— To-do item —
Use the entries below and reproduce exactly the lines from the one containing "focal_35mm: 343" down to the one containing "cx_px: -274", both of them included.

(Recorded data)

====

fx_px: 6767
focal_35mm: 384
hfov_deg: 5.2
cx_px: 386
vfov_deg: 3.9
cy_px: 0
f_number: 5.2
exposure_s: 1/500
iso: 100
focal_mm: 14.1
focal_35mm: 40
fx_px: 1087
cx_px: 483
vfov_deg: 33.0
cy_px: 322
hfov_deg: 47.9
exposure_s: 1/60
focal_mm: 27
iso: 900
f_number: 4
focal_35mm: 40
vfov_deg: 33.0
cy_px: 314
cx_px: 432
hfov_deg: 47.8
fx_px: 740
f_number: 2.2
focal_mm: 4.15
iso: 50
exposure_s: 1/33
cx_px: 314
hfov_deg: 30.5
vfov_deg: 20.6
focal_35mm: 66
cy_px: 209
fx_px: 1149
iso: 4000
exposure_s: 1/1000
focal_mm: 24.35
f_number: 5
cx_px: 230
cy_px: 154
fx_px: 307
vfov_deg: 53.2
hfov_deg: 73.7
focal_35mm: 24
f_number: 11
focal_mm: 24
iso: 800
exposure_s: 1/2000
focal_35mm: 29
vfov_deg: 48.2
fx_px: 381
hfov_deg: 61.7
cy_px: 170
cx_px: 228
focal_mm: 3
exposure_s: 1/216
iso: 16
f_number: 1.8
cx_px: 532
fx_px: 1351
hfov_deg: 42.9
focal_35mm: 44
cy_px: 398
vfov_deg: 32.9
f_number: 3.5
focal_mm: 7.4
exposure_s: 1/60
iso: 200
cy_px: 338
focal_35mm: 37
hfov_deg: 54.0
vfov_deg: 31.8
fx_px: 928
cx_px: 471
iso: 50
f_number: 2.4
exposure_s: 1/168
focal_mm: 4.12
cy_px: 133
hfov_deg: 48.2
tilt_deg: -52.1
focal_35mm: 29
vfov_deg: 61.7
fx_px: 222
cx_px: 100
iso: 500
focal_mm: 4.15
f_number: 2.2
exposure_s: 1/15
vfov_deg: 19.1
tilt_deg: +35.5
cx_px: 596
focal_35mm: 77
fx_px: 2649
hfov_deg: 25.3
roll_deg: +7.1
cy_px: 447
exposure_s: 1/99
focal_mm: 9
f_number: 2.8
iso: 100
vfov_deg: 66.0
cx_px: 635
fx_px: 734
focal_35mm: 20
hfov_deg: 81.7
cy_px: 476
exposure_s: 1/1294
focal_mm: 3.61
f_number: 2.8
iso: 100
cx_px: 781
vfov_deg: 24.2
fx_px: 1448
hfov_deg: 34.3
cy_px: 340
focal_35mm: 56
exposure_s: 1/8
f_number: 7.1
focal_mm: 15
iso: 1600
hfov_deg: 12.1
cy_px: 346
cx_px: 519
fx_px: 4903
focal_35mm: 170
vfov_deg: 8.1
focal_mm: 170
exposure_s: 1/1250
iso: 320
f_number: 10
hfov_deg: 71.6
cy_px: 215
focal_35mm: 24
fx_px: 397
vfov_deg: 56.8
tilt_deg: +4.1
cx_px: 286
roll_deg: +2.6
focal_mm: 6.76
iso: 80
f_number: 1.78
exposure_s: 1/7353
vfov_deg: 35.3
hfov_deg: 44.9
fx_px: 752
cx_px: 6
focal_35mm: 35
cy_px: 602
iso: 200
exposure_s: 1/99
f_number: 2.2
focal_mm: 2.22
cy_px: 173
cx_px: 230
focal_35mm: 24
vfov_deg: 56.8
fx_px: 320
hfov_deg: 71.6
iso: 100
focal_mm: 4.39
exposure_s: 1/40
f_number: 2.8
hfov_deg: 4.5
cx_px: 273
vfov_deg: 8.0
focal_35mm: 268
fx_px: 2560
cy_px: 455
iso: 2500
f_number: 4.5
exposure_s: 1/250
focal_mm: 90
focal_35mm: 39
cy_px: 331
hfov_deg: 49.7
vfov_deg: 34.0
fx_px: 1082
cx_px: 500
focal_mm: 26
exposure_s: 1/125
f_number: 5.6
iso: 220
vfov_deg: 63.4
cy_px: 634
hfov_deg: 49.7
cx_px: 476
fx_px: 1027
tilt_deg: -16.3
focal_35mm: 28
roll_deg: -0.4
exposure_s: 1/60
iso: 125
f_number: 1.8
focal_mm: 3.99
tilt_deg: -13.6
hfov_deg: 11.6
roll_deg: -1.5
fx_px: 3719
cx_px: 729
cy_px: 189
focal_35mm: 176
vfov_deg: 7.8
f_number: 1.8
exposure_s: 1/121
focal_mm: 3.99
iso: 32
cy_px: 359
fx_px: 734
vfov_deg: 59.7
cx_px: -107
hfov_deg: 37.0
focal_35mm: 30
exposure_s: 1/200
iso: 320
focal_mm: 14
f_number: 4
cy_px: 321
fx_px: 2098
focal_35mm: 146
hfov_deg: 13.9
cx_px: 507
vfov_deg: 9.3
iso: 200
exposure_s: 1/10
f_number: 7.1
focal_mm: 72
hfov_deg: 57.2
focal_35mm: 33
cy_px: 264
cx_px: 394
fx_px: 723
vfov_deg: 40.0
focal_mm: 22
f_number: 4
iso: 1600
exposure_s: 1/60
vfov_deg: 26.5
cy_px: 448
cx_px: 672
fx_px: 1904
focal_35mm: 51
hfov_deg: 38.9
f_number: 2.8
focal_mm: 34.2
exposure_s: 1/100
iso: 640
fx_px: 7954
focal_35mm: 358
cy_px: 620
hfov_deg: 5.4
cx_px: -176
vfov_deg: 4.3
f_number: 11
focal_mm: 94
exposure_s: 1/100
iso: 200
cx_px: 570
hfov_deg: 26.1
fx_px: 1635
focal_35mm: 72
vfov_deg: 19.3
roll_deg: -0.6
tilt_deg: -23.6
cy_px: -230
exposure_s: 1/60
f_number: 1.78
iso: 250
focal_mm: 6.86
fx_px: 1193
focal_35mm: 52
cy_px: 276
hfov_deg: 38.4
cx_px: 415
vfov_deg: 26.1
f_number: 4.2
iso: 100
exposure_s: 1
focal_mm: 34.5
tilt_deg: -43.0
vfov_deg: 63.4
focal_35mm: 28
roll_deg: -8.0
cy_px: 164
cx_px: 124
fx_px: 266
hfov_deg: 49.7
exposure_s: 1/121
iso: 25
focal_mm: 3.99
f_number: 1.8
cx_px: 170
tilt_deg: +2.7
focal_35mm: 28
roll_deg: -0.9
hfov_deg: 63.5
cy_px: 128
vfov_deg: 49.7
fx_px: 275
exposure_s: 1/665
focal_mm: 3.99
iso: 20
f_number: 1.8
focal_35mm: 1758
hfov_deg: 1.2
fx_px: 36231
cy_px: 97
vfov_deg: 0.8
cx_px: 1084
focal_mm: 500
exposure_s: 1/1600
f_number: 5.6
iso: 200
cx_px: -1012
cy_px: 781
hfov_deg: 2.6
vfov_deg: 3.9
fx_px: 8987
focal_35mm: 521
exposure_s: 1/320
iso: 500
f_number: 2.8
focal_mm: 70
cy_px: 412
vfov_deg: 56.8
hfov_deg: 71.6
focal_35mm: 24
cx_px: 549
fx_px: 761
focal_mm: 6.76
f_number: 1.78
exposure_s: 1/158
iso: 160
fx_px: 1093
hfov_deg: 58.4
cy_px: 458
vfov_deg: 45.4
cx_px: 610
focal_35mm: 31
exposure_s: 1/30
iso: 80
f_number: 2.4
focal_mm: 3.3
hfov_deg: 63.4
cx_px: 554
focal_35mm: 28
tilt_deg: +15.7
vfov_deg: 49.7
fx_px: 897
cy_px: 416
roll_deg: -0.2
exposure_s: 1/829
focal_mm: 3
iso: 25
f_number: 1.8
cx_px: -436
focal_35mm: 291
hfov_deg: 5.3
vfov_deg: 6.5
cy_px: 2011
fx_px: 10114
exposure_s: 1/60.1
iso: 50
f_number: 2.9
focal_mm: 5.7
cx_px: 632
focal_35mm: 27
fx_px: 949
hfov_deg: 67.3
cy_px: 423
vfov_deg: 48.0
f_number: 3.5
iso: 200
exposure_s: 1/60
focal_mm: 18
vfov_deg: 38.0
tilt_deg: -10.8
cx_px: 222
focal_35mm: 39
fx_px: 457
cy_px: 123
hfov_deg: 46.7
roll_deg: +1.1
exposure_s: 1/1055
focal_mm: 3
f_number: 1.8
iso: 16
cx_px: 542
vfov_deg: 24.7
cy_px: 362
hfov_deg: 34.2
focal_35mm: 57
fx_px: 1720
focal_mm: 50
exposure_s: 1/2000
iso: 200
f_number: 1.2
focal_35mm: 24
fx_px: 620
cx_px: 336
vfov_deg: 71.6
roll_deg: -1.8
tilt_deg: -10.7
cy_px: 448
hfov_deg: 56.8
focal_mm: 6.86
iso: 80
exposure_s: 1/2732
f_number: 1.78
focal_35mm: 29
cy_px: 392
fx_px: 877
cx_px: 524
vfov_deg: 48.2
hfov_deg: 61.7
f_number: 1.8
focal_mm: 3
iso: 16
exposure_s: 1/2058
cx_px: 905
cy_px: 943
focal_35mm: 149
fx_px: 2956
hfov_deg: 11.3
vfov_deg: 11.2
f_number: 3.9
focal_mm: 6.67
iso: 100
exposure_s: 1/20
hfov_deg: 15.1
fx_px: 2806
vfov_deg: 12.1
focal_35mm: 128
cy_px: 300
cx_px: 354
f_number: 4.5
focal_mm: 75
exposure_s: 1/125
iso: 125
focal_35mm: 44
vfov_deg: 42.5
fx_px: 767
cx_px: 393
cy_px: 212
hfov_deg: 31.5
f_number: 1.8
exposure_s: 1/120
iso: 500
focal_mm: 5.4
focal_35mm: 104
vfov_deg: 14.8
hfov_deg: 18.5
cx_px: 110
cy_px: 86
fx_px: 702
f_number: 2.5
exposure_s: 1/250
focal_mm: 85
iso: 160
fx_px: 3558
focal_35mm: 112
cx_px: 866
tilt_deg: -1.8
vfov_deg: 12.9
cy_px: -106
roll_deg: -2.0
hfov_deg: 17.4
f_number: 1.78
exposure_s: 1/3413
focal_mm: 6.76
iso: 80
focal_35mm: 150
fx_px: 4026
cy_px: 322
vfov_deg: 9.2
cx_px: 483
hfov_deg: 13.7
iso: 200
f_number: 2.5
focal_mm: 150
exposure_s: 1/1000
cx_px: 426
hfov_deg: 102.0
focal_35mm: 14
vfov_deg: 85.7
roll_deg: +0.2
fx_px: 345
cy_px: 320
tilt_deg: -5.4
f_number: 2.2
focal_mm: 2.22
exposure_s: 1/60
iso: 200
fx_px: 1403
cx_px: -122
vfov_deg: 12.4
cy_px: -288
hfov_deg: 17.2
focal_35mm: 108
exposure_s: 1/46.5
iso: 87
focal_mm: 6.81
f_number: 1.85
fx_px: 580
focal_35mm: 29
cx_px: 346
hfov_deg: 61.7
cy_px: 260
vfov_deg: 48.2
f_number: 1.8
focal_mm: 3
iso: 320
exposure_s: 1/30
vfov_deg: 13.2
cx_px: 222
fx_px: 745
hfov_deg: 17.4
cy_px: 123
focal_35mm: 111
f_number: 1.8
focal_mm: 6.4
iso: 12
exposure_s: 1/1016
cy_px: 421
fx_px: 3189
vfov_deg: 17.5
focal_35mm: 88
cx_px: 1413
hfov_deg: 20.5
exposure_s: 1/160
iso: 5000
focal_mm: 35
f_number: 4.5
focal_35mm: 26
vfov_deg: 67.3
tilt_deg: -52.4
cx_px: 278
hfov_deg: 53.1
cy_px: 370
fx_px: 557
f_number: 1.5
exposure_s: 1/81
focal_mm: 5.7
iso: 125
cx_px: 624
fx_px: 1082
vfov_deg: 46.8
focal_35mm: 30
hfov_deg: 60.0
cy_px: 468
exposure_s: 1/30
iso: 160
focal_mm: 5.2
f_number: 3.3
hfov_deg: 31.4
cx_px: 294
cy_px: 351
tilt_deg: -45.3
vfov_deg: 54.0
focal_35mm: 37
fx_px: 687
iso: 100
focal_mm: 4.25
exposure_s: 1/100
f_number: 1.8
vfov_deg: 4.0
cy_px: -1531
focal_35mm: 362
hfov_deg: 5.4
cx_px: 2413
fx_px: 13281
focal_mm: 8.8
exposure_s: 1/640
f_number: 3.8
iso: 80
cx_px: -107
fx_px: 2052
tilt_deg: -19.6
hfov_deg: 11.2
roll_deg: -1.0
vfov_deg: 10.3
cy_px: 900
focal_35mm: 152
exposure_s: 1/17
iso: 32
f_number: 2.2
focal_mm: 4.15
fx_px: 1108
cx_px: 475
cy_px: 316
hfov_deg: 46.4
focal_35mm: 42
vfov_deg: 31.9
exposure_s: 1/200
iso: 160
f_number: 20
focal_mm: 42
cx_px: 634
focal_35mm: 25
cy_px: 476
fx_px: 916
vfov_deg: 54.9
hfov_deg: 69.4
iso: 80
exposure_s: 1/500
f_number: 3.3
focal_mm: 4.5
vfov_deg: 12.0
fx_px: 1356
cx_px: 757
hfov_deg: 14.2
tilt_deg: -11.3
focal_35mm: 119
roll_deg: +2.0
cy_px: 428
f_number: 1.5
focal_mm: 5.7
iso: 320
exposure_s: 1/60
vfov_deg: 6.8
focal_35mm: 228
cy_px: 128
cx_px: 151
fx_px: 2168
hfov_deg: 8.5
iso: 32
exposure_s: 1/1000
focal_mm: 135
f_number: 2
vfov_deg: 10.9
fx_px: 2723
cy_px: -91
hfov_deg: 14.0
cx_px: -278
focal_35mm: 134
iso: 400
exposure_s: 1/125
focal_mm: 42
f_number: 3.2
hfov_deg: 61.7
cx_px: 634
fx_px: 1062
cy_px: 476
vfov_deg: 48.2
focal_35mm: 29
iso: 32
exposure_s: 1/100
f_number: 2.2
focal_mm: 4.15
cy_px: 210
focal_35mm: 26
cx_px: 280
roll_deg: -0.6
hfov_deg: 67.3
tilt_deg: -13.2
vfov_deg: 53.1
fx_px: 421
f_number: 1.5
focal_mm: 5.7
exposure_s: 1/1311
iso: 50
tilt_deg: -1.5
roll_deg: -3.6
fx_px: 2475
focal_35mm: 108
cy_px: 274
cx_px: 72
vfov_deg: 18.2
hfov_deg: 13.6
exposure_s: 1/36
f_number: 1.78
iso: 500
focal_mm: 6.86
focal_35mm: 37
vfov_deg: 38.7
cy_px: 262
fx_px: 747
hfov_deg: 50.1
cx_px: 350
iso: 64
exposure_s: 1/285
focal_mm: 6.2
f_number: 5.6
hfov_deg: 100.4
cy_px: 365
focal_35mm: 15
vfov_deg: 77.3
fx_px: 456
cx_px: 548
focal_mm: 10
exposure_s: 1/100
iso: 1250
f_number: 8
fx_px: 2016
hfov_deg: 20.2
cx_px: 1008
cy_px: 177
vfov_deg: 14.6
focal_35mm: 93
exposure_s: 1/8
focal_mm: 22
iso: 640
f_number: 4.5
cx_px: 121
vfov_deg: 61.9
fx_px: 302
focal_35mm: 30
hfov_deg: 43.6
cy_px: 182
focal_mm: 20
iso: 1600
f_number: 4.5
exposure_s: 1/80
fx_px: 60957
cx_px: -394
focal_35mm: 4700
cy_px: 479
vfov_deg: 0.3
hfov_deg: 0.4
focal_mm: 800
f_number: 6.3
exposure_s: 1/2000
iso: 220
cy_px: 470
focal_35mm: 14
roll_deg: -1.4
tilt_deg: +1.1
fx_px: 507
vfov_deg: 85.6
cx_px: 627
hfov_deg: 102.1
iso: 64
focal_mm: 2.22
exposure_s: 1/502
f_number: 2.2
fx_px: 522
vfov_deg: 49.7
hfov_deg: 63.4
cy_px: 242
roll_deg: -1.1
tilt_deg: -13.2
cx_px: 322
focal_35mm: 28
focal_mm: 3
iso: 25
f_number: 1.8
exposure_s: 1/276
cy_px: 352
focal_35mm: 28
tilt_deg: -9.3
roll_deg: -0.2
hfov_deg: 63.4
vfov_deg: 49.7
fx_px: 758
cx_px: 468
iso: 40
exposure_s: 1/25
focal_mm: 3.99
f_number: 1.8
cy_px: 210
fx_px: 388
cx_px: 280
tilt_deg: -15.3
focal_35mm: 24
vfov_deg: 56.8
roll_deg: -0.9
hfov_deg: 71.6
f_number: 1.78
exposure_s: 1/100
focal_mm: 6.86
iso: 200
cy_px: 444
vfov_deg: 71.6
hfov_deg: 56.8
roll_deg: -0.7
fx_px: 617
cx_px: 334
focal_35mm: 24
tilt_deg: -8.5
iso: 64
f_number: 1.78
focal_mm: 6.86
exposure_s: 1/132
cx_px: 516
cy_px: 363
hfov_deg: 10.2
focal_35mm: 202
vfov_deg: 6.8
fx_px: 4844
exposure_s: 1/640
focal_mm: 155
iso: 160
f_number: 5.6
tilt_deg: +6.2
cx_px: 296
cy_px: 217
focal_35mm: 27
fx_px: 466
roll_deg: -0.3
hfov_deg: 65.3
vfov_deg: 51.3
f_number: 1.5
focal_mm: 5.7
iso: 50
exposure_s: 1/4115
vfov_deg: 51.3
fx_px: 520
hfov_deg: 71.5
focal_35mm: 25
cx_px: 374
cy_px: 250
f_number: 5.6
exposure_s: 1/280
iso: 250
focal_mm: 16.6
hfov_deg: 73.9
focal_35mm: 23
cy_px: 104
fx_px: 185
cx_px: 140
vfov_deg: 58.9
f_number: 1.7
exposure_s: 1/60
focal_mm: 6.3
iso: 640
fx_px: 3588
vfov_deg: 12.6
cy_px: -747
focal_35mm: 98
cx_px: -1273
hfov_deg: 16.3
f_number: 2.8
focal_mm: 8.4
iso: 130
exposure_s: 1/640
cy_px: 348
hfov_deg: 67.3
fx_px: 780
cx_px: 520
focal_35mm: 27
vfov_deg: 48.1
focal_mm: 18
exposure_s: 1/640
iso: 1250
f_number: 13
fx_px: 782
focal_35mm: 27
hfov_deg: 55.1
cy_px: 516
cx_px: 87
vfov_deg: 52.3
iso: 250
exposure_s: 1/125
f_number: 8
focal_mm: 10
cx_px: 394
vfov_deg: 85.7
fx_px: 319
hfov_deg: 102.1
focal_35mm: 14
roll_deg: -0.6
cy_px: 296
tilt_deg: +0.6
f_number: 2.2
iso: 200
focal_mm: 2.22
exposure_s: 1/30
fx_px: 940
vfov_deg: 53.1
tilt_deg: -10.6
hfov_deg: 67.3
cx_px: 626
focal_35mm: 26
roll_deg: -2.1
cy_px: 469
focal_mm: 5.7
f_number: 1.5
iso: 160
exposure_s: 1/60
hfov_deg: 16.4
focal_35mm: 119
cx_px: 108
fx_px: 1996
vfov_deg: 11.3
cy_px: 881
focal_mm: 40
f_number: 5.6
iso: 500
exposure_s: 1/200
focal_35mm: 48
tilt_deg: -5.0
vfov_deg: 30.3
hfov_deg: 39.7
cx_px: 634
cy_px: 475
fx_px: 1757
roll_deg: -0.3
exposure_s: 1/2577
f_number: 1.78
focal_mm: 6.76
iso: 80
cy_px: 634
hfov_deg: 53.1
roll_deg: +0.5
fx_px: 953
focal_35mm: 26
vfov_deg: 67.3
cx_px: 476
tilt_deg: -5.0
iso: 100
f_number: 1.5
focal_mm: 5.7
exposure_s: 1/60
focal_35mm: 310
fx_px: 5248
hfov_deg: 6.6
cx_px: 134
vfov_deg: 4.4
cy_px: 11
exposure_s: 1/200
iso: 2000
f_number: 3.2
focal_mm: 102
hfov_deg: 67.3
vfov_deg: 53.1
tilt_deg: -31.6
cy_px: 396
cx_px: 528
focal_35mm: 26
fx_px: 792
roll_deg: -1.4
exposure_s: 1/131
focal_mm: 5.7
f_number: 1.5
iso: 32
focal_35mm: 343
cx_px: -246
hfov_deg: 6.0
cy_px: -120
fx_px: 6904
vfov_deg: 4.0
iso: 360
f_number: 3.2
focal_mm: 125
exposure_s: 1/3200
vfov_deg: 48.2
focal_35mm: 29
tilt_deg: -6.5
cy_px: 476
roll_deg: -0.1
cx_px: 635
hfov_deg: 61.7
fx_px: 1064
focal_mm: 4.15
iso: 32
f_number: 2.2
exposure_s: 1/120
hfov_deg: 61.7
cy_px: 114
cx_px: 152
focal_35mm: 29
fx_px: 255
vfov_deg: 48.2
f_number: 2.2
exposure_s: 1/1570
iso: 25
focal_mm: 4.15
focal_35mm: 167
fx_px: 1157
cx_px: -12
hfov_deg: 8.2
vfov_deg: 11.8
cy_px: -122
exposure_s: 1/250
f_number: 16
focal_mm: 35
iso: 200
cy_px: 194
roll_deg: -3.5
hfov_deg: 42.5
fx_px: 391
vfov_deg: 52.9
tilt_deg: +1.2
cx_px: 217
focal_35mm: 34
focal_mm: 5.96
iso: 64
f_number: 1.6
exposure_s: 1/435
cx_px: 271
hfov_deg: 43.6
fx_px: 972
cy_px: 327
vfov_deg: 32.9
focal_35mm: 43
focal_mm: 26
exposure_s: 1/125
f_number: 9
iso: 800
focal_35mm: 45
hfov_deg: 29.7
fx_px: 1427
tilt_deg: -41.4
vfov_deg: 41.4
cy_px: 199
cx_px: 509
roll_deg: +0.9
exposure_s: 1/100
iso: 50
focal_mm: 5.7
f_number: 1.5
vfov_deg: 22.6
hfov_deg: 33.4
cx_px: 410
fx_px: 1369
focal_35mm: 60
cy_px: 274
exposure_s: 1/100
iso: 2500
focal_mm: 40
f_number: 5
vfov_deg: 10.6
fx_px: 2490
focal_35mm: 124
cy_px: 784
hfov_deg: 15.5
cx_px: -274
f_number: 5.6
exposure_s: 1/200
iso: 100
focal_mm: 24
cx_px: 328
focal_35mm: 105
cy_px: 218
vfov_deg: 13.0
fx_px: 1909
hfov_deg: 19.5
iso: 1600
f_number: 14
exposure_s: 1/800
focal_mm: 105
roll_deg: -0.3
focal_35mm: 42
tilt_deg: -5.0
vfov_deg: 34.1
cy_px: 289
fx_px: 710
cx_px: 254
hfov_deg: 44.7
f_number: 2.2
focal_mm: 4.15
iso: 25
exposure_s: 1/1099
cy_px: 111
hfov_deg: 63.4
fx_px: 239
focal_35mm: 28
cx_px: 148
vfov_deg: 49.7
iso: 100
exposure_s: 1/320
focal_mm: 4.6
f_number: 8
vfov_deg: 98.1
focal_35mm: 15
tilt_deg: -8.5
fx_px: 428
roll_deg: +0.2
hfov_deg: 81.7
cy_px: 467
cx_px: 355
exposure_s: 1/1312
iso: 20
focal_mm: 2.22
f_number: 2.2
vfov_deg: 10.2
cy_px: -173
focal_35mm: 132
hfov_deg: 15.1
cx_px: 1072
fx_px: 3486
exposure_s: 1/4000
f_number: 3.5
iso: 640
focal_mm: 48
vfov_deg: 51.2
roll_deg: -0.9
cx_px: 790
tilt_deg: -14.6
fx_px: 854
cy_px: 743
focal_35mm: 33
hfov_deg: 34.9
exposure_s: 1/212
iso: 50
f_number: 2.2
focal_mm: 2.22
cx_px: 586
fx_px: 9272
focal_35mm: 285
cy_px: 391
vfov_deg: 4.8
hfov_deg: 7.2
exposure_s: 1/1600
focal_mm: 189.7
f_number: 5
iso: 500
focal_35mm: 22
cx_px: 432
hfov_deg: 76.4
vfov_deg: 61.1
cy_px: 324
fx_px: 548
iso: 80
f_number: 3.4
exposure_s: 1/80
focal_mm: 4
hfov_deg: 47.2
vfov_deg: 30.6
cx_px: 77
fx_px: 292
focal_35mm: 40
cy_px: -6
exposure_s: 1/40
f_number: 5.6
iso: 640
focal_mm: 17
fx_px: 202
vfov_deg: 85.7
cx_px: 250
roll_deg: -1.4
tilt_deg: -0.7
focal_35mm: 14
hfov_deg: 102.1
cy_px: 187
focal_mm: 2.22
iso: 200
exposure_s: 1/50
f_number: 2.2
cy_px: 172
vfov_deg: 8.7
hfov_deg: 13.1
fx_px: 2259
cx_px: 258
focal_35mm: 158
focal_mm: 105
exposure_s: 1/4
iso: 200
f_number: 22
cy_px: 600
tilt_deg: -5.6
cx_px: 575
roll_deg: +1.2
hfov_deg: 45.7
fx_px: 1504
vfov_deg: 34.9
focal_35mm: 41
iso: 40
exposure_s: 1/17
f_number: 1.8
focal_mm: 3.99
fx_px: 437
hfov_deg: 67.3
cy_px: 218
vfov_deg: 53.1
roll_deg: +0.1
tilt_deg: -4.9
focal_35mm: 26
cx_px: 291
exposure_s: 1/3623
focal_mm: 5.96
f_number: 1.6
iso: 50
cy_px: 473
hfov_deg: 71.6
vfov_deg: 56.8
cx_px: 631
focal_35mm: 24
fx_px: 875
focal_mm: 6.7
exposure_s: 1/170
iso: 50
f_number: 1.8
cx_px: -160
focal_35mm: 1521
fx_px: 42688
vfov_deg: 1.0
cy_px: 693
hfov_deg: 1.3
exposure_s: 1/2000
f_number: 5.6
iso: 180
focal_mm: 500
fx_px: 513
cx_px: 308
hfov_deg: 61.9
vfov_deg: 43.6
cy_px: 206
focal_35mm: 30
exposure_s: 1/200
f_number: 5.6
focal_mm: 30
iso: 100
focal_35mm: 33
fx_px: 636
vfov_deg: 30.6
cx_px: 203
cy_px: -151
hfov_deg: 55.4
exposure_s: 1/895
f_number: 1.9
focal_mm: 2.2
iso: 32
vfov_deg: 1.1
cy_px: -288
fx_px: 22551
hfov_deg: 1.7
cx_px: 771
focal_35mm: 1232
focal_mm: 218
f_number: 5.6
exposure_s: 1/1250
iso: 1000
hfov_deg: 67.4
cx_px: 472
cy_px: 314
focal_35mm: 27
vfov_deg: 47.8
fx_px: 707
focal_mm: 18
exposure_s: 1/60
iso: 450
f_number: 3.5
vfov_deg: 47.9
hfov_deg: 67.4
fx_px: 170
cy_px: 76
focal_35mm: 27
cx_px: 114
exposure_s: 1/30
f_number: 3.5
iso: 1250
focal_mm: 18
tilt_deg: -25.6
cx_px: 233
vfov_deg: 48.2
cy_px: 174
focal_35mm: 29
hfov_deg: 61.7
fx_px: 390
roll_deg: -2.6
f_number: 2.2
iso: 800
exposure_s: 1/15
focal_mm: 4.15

====

— Answer —
focal_35mm: 343
cx_px: -246
hfov_deg: 6.0
cy_px: -120
fx_px: 6904
vfov_deg: 4.0
iso: 360
f_number: 3.2
focal_mm: 125
exposure_s: 1/3200
vfov_deg: 48.2
focal_35mm: 29
tilt_deg: -6.5
cy_px: 476
roll_deg: -0.1
cx_px: 635
hfov_deg: 61.7
fx_px: 1064
focal_mm: 4.15
iso: 32
f_number: 2.2
exposure_s: 1/120
hfov_deg: 61.7
cy_px: 114
cx_px: 152
focal_35mm: 29
fx_px: 255
vfov_deg: 48.2
f_number: 2.2
exposure_s: 1/1570
iso: 25
focal_mm: 4.15
focal_35mm: 167
fx_px: 1157
cx_px: -12
hfov_deg: 8.2
vfov_deg: 11.8
cy_px: -122
exposure_s: 1/250
f_number: 16
focal_mm: 35
iso: 200
cy_px: 194
roll_deg: -3.5
hfov_deg: 42.5
fx_px: 391
vfov_deg: 52.9
tilt_deg: +1.2
cx_px: 217
focal_35mm: 34
focal_mm: 5.96
iso: 64
f_number: 1.6
exposure_s: 1/435
cx_px: 271
hfov_deg: 43.6
fx_px: 972
cy_px: 327
vfov_deg: 32.9
focal_35mm: 43
focal_mm: 26
exposure_s: 1/125
f_number: 9
iso: 800
focal_35mm: 45
hfov_deg: 29.7
fx_px: 1427
tilt_deg: -41.4
vfov_deg: 41.4
cy_px: 199
cx_px: 509
roll_deg: +0.9
exposure_s: 1/100
iso: 50
focal_mm: 5.7
f_number: 1.5
vfov_deg: 22.6
hfov_deg: 33.4
cx_px: 410
fx_px: 1369
focal_35mm: 60
cy_px: 274
exposure_s: 1/100
iso: 2500
focal_mm: 40
f_number: 5
vfov_deg: 10.6
fx_px: 2490
focal_35mm: 124
cy_px: 784
hfov_deg: 15.5
cx_px: -274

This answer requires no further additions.